# Work item:
From the data underneath, reproduce exactly the stretch that begins at the line with "left back paw: (331, 904)" and ends after the line with "right elbow: (1103, 794)".

- Opening Delimiter -

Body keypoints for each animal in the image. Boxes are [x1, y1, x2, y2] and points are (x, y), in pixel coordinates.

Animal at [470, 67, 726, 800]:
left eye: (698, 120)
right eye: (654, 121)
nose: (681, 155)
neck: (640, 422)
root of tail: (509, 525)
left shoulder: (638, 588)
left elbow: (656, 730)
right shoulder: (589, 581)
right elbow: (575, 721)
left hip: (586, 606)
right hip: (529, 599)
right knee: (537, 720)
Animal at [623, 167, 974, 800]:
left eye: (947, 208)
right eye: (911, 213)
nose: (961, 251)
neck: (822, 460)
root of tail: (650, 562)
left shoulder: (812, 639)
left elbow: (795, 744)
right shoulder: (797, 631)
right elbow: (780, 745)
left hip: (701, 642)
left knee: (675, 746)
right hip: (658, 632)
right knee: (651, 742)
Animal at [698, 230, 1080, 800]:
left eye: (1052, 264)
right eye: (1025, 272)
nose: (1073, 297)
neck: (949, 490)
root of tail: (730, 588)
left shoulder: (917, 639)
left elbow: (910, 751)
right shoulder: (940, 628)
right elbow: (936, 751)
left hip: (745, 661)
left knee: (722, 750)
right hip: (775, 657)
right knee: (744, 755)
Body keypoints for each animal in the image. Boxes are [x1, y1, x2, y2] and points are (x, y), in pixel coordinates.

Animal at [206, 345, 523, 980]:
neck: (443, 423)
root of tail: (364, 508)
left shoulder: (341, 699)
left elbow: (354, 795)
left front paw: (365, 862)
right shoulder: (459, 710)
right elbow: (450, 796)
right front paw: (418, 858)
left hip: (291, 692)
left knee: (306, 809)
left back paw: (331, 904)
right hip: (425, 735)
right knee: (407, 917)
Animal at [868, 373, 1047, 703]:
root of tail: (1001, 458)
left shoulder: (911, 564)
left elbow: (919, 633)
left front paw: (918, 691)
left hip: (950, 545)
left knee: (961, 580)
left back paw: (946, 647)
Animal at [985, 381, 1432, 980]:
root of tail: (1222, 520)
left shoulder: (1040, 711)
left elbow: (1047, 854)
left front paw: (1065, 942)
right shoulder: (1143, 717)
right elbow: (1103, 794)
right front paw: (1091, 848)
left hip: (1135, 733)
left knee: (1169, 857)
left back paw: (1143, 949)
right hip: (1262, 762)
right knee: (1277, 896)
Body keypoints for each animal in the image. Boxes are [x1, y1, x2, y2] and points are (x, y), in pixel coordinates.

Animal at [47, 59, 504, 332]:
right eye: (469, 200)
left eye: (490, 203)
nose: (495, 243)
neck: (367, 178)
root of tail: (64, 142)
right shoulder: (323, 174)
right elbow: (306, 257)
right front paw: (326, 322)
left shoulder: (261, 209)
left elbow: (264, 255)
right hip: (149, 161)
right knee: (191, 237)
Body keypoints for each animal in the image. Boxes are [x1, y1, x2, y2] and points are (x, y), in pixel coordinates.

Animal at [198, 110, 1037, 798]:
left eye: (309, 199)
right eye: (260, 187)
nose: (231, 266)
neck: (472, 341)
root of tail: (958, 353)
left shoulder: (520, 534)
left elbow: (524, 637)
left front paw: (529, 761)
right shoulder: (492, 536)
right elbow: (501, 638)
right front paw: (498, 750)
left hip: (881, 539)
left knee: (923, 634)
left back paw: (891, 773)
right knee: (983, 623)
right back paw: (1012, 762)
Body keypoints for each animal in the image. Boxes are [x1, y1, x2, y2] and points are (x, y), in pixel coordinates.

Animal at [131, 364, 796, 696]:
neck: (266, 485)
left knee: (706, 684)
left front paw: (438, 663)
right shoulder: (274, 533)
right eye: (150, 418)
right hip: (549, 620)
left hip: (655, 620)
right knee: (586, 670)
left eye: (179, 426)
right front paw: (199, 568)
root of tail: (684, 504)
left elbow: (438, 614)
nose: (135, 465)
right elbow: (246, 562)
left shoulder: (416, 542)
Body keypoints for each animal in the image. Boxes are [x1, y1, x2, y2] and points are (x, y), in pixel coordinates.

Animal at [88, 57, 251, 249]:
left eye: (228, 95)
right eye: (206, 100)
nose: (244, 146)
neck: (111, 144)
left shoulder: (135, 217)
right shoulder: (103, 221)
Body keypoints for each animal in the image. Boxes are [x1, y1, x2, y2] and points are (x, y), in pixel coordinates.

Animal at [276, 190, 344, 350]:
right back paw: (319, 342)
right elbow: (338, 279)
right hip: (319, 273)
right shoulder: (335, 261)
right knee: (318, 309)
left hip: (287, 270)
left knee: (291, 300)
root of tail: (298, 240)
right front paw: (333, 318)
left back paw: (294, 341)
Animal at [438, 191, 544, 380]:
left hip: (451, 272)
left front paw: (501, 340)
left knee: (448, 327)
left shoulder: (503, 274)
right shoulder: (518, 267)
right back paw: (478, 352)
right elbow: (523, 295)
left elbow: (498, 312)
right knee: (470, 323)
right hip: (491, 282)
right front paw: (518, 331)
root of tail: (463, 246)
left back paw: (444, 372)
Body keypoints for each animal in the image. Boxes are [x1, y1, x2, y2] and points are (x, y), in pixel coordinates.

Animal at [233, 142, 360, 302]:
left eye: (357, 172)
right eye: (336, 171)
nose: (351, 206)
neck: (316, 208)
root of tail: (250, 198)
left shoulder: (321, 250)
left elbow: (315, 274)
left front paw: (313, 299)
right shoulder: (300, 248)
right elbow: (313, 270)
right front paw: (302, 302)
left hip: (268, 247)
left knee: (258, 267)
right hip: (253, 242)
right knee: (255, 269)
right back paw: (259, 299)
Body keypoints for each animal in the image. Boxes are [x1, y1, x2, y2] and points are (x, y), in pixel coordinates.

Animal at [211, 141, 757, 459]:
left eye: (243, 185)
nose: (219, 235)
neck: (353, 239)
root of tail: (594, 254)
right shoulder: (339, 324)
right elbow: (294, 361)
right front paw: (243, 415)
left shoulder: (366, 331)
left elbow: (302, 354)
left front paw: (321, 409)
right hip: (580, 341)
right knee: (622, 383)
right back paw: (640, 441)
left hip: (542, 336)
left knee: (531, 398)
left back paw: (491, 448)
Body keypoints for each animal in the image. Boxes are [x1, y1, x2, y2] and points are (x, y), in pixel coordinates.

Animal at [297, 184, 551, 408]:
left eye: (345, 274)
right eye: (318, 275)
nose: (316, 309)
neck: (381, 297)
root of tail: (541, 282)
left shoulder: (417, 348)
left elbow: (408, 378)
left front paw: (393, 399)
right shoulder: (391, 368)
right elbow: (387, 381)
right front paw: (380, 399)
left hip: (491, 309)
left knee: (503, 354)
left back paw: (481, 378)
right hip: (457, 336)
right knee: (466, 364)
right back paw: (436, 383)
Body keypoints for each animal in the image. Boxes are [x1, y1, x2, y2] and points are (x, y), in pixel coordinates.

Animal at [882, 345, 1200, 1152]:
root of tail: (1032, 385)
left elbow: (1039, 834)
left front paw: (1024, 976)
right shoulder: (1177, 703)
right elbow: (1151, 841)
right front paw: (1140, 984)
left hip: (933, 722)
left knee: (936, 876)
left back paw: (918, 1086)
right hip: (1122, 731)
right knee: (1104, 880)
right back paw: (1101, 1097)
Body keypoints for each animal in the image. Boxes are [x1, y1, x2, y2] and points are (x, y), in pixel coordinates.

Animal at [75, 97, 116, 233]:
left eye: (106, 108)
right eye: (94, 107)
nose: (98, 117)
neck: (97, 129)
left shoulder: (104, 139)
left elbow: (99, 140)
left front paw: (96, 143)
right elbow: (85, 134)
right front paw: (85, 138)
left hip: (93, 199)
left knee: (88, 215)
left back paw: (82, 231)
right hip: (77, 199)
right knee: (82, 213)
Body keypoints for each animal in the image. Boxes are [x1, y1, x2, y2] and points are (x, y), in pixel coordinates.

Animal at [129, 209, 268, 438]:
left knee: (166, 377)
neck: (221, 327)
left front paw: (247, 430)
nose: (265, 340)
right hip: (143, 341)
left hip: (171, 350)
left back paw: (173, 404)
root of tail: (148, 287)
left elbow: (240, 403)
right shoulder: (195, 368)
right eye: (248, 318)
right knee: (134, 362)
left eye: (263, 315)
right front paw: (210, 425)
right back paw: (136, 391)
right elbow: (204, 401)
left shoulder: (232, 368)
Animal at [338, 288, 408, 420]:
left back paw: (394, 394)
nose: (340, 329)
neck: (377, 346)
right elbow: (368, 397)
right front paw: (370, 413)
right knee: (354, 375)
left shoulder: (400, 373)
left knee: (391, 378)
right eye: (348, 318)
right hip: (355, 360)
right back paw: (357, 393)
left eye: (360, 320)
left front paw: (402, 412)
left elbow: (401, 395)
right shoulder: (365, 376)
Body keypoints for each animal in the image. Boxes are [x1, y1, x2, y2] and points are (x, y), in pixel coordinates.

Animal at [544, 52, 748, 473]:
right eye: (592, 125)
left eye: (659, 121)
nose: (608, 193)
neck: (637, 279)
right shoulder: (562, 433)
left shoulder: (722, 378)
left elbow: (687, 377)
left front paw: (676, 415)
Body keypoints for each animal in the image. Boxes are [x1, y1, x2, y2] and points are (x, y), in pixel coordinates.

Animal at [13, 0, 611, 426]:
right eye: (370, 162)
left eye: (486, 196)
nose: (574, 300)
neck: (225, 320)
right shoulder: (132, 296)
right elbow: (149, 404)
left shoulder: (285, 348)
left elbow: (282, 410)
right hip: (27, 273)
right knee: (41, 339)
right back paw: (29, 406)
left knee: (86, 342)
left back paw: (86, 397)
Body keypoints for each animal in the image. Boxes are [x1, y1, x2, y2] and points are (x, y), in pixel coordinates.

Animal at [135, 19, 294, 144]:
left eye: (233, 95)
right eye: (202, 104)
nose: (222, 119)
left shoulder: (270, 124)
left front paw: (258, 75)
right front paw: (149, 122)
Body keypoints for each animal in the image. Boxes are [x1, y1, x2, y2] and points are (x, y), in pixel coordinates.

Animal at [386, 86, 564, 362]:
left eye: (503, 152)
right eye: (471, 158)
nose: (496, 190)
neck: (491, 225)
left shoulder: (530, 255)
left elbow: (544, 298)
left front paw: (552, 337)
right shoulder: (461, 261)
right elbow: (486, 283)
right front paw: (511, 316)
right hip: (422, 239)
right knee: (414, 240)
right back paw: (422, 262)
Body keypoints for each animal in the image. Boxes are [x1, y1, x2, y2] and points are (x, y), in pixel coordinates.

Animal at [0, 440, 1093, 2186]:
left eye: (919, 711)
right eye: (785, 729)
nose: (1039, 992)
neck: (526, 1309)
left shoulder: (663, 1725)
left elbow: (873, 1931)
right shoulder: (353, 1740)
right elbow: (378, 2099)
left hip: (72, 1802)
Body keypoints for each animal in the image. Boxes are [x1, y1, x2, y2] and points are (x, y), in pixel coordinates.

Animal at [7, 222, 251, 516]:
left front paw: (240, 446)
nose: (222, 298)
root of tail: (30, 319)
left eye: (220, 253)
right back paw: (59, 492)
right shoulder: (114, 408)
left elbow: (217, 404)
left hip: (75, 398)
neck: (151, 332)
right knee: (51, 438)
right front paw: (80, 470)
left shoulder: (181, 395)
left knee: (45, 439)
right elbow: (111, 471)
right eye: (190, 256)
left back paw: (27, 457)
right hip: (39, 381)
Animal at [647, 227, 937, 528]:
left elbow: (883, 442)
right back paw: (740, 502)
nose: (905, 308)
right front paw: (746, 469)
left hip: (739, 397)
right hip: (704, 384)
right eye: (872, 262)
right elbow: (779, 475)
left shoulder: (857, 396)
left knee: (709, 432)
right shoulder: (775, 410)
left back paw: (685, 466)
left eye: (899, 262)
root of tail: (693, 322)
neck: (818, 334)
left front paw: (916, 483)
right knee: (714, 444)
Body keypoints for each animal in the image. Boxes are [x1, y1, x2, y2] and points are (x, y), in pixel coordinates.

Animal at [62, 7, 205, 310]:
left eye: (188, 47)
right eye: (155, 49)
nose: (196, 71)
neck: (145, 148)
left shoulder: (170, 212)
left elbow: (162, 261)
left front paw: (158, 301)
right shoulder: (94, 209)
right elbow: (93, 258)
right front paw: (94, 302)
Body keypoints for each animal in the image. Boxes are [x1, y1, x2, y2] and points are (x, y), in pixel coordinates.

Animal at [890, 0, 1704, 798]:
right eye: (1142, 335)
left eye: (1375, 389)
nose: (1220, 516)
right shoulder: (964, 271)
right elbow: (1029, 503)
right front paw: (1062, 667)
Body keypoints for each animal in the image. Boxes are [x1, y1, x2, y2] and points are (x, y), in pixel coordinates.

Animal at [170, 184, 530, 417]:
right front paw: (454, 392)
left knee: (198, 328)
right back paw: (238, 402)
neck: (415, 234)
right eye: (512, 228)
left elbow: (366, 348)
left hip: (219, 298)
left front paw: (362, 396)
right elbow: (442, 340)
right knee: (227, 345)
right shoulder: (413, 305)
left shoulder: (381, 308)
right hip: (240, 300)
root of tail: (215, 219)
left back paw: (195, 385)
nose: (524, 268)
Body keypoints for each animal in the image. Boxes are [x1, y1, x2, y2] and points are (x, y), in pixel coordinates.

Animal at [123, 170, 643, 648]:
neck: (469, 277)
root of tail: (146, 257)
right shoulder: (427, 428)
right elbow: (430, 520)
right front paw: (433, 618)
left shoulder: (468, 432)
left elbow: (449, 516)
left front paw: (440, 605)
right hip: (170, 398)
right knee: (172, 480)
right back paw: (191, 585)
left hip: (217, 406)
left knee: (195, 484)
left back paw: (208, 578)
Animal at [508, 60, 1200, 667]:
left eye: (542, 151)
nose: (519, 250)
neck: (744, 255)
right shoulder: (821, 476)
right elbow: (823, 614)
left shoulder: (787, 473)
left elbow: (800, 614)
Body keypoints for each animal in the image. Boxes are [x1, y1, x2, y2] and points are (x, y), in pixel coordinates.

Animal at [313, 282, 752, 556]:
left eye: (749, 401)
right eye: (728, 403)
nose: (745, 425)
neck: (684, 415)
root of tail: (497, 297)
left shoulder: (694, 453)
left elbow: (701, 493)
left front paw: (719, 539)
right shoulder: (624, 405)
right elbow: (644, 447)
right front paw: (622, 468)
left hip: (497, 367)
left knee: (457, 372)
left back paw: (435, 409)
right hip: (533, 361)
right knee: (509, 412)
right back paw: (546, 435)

- Closing Delimiter -

# Response:
left back paw: (331, 904)
right hip: (425, 735)
right knee: (407, 917)
Animal at [868, 373, 1047, 703]:
root of tail: (1001, 458)
left shoulder: (911, 564)
left elbow: (919, 633)
left front paw: (918, 691)
left hip: (950, 545)
left knee: (961, 580)
left back paw: (946, 647)
Animal at [985, 381, 1432, 980]:
root of tail: (1222, 520)
left shoulder: (1040, 711)
left elbow: (1047, 854)
left front paw: (1065, 942)
right shoulder: (1143, 717)
right elbow: (1103, 794)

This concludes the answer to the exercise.